» Action item: Only a slice of the listing below is wanted. Retype the lines from the one containing "Varenholz ein gemeinsamer Fachtag statt, um" through the one containing "Bankirai olie", exactly, both ends included.

+ + + +

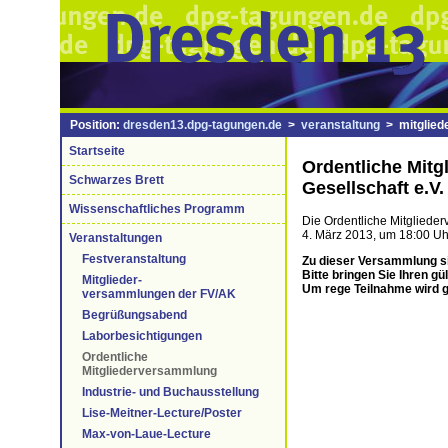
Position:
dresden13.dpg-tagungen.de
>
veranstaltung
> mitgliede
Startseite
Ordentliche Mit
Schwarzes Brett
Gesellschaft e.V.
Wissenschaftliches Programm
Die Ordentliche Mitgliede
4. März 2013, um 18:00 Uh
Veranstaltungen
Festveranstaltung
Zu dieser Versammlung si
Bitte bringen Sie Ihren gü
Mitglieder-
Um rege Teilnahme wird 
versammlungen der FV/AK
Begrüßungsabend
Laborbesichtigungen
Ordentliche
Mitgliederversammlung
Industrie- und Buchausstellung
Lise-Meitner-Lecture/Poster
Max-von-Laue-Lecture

+ + + +

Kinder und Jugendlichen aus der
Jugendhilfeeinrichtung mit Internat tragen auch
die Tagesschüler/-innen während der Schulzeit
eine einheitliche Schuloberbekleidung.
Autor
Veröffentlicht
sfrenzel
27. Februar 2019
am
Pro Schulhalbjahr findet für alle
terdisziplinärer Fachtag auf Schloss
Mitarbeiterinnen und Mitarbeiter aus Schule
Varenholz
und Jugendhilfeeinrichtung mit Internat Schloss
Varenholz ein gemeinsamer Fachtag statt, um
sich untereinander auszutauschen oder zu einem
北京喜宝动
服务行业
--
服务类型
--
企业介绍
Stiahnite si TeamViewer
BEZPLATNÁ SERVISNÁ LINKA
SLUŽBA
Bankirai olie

+ + + +

» Written solution:
Varenholz ein gemeinsamer Fachtag statt, um
sich untereinander auszutauschen oder zu einem
北京喜宝动
服务行业
--
服务类型
--
企业介绍
Stiahnite si TeamViewer
BEZPLATNÁ SERVISNÁ LINKA
SLUŽBA
Bankirai olie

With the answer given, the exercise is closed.